Again, the extension of Theorem 8 to strict convexity is omitted here.
Examples convex function condition#
Quadratic function: \(f(x) = \frac{1}{2}x^{T}Ax + b^{T}x + c\), where \(A\) is a symmetric \(n \times n\) matrix, \(x,b \in \mathbb{R}^{n}\), and \(c \in \mathbb{R}\).
\[ \nabla f(x) = Ax + b \quad\text{and}\quad \nabla^{2} f(x) = A. \]If \(A \succeq 0\), then \(f\) is a convex function.
Least-squares objective function: \(f(x) = \lVert Ax - b \rVert_{2}^{2}\), with \(A \in \mathbb{R}^{m \times n}\), \(x \in \mathbb{R}^{n}\), and \(b \in \mathbb{R}^{m}\).
\[ \nabla f(x) = 2A^{T}(Ax - b) \quad\text{and}\quad \nabla^{2} f(x) = 2A^{T}A \]is a convex function for any \(A\)!
Quadratic-over-linear: \(f(x,y) = x^2 / y\).
\[\begin{split} \nabla^{2} f(x,y) = \frac{2}{y^3} \begin{pmatrix} y \\ -x \end{pmatrix} \begin{pmatrix} y \\ -x \end{pmatrix}^{T} \succeq 0 \end{split}\]is a convex function for \(y > 0\).
% Following equivalent to (x,y,z := x^2/y) for plotting.
[y, z] = meshgrid (0:.08:2);
x = sqrt(y.*z);
f = @(y, z) sqrt (x .* z);
mesh (f(y,z), y, z);
hold on;
mesh (-f(y,z), y, z);
grid on;
xlabel ('x');
ylabel ('y');
zlabel ('f(x,y)');
title ('f(x,y) = x^2 / y');
Operations that preserve convexity#
Non-negative multiple: \(\alpha f\) is convex, if \(f\) is convex and \(\alpha \geq 0\).
Sum: \(f_1 + f_2\) is convex, if \(f_1\) and \(f_2\) are convex.
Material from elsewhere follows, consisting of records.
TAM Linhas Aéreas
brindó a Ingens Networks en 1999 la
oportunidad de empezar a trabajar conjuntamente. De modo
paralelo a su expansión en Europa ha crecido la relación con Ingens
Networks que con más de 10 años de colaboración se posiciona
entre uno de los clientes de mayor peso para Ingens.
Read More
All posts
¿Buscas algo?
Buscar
This extends to infinite sums and integrals.
Composition with affine function: f(Ax + b) is convex, if \(f\) is convex.
Point-wise maximum: \(f(x) = \max\{ f_1(x), \ldots, f_m(x) \}\) is convex, if \(f_1, \ldots, f_m\) are convex.
More examples for convex functions:
(Any) norm of an affine function: \(f(x) = \lVert Ax + b \rVert\).
Log-barrier-function for expressing linear inequalities:
\[ f(x) = -\sum_{i = 1}^{m} \log\left( b_i - a_i^{T}x \right), \quad \operatorname{dom}(f) = \left\{ x \colon a_i^{T}x < b_i, i = 1, \ldots, m \right\}. \]Piecewise-linear-function: \(f(x) = \max_{i = 1, \ldots, m} \left( b_i - a_i^{T}x \right)\).
For many more examples, see [BV04] (chapters 2 and 3).